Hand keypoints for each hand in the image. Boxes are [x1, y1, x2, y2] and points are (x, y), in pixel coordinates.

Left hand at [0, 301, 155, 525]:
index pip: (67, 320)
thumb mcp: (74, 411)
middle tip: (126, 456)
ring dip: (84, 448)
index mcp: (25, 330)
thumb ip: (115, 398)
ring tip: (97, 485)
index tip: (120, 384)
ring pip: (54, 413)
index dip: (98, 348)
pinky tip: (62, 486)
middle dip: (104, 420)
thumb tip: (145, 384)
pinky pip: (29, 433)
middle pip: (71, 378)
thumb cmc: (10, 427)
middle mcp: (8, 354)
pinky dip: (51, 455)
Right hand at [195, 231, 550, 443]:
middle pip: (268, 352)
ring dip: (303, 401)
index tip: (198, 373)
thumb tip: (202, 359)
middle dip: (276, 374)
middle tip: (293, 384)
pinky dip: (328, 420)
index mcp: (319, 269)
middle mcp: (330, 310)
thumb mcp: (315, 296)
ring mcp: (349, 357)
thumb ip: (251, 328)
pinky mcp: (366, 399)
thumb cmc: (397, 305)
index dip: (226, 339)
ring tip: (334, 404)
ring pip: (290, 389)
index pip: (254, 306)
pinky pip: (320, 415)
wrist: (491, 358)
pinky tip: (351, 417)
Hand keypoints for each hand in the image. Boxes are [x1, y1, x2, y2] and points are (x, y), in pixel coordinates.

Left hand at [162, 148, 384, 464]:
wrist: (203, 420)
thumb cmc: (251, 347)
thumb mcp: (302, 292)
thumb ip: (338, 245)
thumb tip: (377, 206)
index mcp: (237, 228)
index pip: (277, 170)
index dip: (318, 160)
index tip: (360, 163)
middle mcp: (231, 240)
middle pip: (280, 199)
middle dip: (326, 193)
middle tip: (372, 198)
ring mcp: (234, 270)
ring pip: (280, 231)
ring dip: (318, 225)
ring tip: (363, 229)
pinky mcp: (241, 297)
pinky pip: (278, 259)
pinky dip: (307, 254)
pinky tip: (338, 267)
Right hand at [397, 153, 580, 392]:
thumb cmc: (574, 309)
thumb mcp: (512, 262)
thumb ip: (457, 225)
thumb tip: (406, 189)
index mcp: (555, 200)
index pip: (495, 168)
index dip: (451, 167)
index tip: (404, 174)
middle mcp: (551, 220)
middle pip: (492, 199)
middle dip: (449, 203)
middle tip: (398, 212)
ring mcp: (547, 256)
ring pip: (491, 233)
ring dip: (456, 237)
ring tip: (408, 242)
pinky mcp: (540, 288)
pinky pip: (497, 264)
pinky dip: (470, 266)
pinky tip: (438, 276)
════
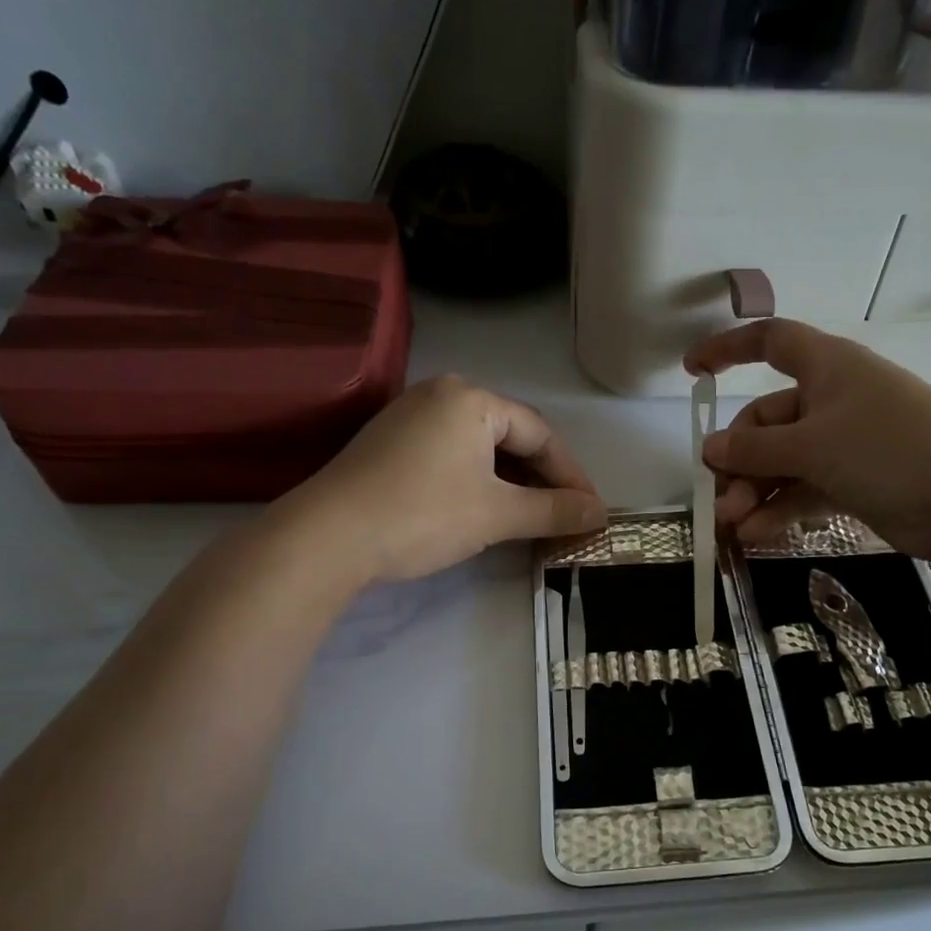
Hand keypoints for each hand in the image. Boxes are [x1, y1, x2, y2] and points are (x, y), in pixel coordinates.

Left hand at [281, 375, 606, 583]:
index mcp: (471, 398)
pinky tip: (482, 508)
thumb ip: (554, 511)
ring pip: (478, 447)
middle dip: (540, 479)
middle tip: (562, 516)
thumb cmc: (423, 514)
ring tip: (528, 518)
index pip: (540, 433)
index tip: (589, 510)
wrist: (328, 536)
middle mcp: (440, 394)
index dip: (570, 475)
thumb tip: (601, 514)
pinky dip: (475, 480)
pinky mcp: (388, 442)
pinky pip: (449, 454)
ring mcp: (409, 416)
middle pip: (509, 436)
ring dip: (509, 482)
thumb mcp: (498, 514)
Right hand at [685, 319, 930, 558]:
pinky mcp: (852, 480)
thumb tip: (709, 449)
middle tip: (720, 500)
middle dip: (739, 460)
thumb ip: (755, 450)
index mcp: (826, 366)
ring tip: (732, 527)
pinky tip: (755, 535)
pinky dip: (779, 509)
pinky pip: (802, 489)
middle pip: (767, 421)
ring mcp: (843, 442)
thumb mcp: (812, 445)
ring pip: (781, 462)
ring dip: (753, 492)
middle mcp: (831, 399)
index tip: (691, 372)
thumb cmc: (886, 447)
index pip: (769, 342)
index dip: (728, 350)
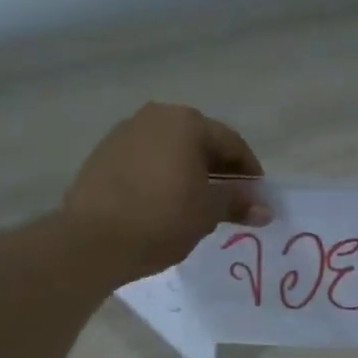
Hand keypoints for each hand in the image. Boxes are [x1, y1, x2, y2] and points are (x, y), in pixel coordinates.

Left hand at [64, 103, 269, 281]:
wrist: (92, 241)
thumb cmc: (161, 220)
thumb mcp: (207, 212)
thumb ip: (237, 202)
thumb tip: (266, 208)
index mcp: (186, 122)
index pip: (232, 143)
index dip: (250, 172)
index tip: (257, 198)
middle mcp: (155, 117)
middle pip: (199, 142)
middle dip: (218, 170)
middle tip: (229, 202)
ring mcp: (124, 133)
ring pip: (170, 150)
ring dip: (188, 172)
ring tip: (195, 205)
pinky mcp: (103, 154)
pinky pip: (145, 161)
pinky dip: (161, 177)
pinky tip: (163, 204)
════
**TASK STATEMENT:** What should come back is an exact copy of the lines above from the line with "middle mcp: (440, 394)" to the line with "thumb ip: (237, 202)", both included, minus the pictures.

**RESPONSE TO THE EXERCISE:**
middle mcp: (440, 394)
index dip: (570, 475)
thumb tip: (601, 514)
pinky dip: (475, 480)
pinky mcp: (388, 442)
pinky pip: (449, 454)
ring mcp: (409, 416)
middle pip: (509, 436)
ring dip: (509, 482)
thumb mcp: (498, 514)
Right hand at [685, 319, 930, 558]:
pinky mcp: (852, 480)
thumb tip: (709, 449)
middle tip: (720, 500)
middle dip: (739, 460)
thumb ip: (755, 450)
index mcp: (826, 366)
ring tip: (732, 527)
pinky tip: (755, 535)
pinky dip: (779, 509)
pinky pip: (802, 489)
middle pip: (767, 421)
ring mcp: (843, 442)
thumb mcp: (812, 445)
ring pip: (781, 462)
ring dip: (753, 492)
middle mcp: (831, 399)
index tip: (691, 372)
thumb cmc: (886, 447)
index pip: (769, 342)
index dip: (728, 350)
Hand keypoints for each hand in the image. Boxes are [x1, y1, x2, y2] and points are (x, y), in pixel coordinates.

Left hand at [64, 103, 269, 281]:
wrist: (92, 241)
thumb cmc: (161, 220)
thumb mcp: (207, 212)
thumb ip: (237, 202)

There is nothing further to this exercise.